All of that concern was before the two more recent waves of heavier concentrations of radiation wafted over the North Pacific in early April, and this week. I can't find any information in the media or at government web sites about current concerns on radiation levels in Alaska. I'll update if or when I do. II. Meanwhile, the earthquake, tsunami and disruption in Japan will be the lead topic at the 2011 ComFish Alaska trade show in Kodiak:
The tragedy in Japan will likely be the talk of Alaska's fishing capital April 14 to April 16 as Kodiak hosts the annual ComFish Alaska trade show. The March 11 quake devastated Japan's northeast coast, killing thousands of people and destroying the major infrastructure in and around the fishing hub of Sendai. Radiation fears continue as the nuclear crisis at Fukushima has yet to be contained. Alaska's herring roe season is just under way, and the pollock fleet is harvesting a quota that is 50 percent higher than last year, at more than 1.2 million metric tons.

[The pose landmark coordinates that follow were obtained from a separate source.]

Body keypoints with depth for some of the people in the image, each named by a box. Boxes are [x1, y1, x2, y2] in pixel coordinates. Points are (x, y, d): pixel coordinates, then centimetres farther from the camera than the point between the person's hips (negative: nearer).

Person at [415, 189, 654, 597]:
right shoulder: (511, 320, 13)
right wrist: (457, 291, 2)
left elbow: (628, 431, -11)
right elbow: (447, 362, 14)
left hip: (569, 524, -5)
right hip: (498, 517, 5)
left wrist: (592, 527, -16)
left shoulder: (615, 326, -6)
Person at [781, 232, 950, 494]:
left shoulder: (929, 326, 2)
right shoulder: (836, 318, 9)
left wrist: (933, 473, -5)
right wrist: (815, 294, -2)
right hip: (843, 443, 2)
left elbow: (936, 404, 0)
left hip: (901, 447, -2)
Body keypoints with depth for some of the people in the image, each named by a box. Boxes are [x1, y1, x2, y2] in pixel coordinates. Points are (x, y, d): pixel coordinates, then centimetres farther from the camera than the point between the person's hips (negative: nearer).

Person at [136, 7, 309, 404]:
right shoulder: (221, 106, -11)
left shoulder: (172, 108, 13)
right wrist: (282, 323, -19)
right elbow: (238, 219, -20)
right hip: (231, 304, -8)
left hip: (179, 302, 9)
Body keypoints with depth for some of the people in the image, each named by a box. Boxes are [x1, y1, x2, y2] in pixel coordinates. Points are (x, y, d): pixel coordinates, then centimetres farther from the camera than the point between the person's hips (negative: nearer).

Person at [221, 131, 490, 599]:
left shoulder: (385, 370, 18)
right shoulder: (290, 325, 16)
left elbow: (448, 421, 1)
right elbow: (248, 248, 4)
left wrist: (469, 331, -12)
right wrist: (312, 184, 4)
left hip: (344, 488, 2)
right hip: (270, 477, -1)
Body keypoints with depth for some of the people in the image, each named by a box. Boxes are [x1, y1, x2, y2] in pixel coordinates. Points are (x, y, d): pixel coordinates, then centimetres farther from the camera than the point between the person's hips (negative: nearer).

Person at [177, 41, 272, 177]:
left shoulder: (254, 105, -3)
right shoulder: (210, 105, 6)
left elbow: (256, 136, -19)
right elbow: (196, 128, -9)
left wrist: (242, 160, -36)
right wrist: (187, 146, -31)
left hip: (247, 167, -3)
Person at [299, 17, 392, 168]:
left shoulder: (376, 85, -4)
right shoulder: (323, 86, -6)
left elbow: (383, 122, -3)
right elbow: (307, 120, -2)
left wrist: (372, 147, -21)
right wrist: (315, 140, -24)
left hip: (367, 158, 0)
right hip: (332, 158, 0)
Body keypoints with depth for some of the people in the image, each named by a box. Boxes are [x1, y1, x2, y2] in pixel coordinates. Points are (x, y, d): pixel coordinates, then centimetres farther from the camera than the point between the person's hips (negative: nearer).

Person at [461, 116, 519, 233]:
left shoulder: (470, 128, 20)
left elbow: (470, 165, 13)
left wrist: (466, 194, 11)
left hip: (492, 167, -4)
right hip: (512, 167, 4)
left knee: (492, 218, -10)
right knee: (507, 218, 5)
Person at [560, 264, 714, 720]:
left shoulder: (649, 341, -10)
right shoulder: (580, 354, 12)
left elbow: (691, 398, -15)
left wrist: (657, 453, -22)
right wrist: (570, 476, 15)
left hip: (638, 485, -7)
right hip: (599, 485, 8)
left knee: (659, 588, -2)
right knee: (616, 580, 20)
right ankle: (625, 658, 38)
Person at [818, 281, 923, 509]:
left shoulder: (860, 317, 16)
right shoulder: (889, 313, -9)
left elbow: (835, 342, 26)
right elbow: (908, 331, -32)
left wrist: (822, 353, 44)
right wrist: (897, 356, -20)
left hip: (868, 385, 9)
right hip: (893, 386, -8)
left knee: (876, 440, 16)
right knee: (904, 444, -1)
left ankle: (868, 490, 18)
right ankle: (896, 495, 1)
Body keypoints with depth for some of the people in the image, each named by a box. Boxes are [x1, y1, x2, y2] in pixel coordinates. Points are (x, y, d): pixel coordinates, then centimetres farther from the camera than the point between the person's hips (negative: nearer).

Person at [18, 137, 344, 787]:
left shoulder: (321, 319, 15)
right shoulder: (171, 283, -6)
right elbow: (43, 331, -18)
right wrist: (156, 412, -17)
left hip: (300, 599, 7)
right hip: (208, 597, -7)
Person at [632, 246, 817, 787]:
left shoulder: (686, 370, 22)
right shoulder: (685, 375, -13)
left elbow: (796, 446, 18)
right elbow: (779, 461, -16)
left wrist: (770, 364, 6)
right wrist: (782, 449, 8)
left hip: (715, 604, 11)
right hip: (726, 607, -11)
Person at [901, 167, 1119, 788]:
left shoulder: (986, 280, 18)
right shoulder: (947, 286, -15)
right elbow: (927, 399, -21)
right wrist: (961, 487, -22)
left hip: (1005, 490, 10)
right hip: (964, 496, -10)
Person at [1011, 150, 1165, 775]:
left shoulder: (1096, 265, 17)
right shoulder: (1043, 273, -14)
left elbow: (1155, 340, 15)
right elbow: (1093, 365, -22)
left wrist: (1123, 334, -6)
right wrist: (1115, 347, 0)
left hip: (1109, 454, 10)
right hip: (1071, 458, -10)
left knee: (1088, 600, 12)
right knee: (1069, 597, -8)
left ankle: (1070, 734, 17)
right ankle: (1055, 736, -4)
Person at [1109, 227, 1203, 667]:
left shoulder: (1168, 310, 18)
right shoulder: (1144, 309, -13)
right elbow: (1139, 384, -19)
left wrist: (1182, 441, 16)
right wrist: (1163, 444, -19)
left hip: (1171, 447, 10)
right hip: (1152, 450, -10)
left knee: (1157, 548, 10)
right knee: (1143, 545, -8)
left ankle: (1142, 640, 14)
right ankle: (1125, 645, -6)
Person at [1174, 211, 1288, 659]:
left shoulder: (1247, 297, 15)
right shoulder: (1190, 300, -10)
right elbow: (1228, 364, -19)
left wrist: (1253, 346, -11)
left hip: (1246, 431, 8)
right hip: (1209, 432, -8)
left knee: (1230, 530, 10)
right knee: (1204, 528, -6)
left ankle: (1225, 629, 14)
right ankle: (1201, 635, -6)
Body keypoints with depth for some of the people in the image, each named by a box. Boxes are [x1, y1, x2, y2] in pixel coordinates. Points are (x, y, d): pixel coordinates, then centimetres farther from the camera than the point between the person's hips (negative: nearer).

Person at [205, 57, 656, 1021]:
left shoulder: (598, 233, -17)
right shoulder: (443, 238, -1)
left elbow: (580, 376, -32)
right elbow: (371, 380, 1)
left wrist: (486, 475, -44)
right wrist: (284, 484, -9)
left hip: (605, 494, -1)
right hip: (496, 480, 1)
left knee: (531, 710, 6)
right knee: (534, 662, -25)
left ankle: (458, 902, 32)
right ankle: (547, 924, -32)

Japan imports nearly all of Alaska's herring roe, 50 percent of its pollock roe and is a major market for surimi, produced in blocks from pollock and used for a variety of items such as imitation crab legs. There is still tremendous uncertainty about the logistics of delivering to Japanese ports, whether the reprocessing facilities are operating and if demand for higher-end products like herring roe and king crab will be affected. The yen also has come off its 16-year high against the dollar and was at a six-month low as of April 6, which still gives the Japanese good buying power for now. However, if the trend continues and the yen further weakens, that will mean lower prices to Alaska fishermen who enjoyed high prices for salmon last year and a near-record price of $7.25 per pound of king crab. The Japanese crisis and its affect on the Alaska economy will be one of several fishing forums, including a visit from U.S. Sen. Mark Begich, at the Best Western Harbor Room taking place alongside the trade show across the street at the Harbor Convention Center.


Anonymous said...

An interesting blog I've been watching is-Cliff Mass Weather Blog. Sorry can't post a link..

Anonymous said...
Alaska is specifically mentioned toward the bottom of the article, they are advising pregnant women, infants & children to not drink milk, eat leafy vegetables or creamy cheeses. They mention Alaska has radiation 8-10% higher than theirs.

funkalunatic said...

Time for me to eat my hat on the nuclear issue. While individually the risk is negligible (except in Japan), there will probably be an small aggregate statistical effect from contamination on cancer rates worldwide, thanks to Japan completely fucking up nuclear safety. I think it's reasonable to say that if Japan can't be relied on to do industrial-scale nuclear safely, then neither can the US over the long term. BTW, the event is now ranked at "7" on the International Nuclear Event Scale, which is on par with Chernobyl.